Sometimes it's made me chuckle, sometimes snigger, generally its made me think Leigh Francis is a nob, but never ever have I felt like I'm watching something remotely intelligent when watching Bo Selecta.  It's vaguely "rude" isn't it?

Is Leigh Francis your brother or something?  That said, I understand myself that feeling of people criticising something you really really like, its not so much the slur on your tastes, more that you want to shake them and say "no you're missing out! you just don't get it!"

I think Alan Strang is quite right their about fools gold; it's an interesting point your making, but you surely don't believe Francis is intentionally referencing the work of the Greek Comedies?  What next - Eastenders being "just like Chekov, you see it has people talking to each other and some gaps in the middle of sentences and everything"

neveragain

Quote from: "The Duck Man"In Kenneth Williams' diaries (a good read) he constantly goes on and on and on and on about how much he hates doing Carry On and working with Sid James.

Yes, and then the next month he'd say 'oh, I do enjoy being a part of the Carry On films, they're very well-written, back with the old gang' then he'd go back to his original bile and then he'd praise them all again and then he'd kill himself to end the sufferring. That was old Ken, eh?

Cambrian Times

I'm sorry this is a long post, but what the hell, I feel it needs to be said, once and for all.

To Quote Borboski

QuoteI think the difference between Aristophanes and Sophacles is that neither included in any of their shows a man dressed as a women going "ahhh my foooking 'andbags" and little bear with a hard on trying to get celebrities to touch it.

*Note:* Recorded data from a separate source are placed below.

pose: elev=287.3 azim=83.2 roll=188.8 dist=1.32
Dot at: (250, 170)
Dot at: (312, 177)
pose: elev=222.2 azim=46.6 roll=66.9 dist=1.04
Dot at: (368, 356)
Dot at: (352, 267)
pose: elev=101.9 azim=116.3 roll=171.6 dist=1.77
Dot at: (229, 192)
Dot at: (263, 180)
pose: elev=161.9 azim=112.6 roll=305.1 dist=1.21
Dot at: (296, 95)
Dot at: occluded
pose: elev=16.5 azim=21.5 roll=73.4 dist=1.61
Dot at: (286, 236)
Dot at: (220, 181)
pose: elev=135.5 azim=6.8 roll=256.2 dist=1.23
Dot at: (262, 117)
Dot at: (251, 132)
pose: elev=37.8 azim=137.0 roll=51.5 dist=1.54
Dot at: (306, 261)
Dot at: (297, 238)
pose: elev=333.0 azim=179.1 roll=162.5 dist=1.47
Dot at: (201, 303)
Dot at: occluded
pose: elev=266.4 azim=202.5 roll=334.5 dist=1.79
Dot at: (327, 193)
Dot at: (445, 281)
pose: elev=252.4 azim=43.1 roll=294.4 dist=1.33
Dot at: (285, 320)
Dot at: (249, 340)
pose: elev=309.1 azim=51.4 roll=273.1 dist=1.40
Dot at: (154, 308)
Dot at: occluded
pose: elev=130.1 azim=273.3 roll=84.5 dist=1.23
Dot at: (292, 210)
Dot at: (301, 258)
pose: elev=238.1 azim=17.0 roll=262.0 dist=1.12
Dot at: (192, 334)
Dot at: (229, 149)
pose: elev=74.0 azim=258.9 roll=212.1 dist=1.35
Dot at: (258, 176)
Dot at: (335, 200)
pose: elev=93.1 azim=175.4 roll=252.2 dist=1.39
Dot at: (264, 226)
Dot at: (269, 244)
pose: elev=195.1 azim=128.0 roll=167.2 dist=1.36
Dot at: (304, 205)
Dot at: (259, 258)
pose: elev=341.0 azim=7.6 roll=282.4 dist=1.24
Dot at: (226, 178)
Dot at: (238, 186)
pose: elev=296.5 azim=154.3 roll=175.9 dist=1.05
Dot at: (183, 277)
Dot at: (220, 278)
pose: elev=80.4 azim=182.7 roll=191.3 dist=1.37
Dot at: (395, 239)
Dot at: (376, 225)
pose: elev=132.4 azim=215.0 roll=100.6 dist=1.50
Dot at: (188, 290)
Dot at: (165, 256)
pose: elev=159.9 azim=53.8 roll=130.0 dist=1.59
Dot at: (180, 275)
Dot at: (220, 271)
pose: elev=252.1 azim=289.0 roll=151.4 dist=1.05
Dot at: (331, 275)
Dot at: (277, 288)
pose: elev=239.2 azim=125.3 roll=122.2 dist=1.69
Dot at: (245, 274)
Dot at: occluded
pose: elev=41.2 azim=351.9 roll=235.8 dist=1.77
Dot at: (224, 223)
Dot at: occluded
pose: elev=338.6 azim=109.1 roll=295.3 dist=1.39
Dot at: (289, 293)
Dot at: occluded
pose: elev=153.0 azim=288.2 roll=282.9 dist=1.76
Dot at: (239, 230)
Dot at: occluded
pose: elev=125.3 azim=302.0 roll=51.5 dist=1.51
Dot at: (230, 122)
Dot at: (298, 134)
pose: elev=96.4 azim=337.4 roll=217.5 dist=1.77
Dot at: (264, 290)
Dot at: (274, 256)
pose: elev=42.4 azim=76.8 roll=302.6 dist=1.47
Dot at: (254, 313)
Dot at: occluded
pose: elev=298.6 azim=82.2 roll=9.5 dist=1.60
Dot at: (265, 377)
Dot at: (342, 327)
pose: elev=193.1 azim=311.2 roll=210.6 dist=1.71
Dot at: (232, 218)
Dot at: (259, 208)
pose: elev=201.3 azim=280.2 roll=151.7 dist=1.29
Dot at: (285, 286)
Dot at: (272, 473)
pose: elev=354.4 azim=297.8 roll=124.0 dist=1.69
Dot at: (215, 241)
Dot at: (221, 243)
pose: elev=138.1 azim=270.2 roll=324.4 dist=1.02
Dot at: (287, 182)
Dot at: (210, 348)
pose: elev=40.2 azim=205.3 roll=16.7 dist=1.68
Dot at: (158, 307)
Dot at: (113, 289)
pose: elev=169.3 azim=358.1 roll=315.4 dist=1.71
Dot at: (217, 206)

Have you ever studied Greek Comedy? Particularly Lysistrata? If so, you would have realised that as Greek Theatre was an exclusively male art form, and that the most of main characters in Lysistrata being female, you have a the case of men dressed up as women and though they are not saying "ahhh, my fooking handbags" they are essentially saying "ahhh, aren't all men fooooking bastards."

As for the Bear, ok a close comparison can be found later in the text, when the men of Athens, due to the fact that Lysistrata has accosted the women of Athens into refusing their men folk conjugal rites, and laying in siege at the Acropolis so that the men will cease their constant warfare with Sparta, are walking around with graphically expressed erections.

Quote
(CINESIAS enters, in obvious and extreme sexual excitement.)
CINESIAS
Alas! alas! how I am tortured by spasm and rigid convulsion! Oh! I
am racked on the wheel!...
.... LEADER OF CHORUS OF OLD MEN
Poor, miserable wretch, baulked in your amorousness! what tortures
are yours! Ah! you fill me with pity. Could any man's back and loins
stand such a strain. He stands stiff and rigid, and there's never a
wench to help him!
.....

Quote(A Spartan HERALD enters; he shows signs of being in the same
condition as CINESIAS.)
HERALD
Say, where shall I find the Senate and the Prytanes? I am bearer
of despatches.
(An Athenian MAGISTRATE enters.)
MAGISTRATE
Are you a man or a Priapus?
HERALD (with an effort at officiousness)
Don't be stupid! I am a herald, of course, I swear I am, and I
come from Sparta about making peace.
MAGISTRATE (pointing)
But look, you are hiding a lance under your clothes, surely.
HERALD (embarrassed)
No, nothing of the sort.
MAGISTRATE
Then why do you turn away like that, and hold your cloak out
from your body? Have you got swellings in the groin from your journey?
HERALD
By the twin brethren! the man's an old maniac.
MAGISTRATE
But you've got an erection! You lewd fellow!
HERALD
I tell you no! but enough of this foolery.
MAGISTRATE (pointing)
Well, what is it you have there then?
HERALD
A Lacedaemonian 'skytale.'
MAGISTRATE
Oh, indeed, a 'skytale,' is it?

You can finds the complete text here, if you don't believe me

http://eserver.org/drama/aristophanes/lysistrata.txt

Quote
Is Leigh Francis your brother or something?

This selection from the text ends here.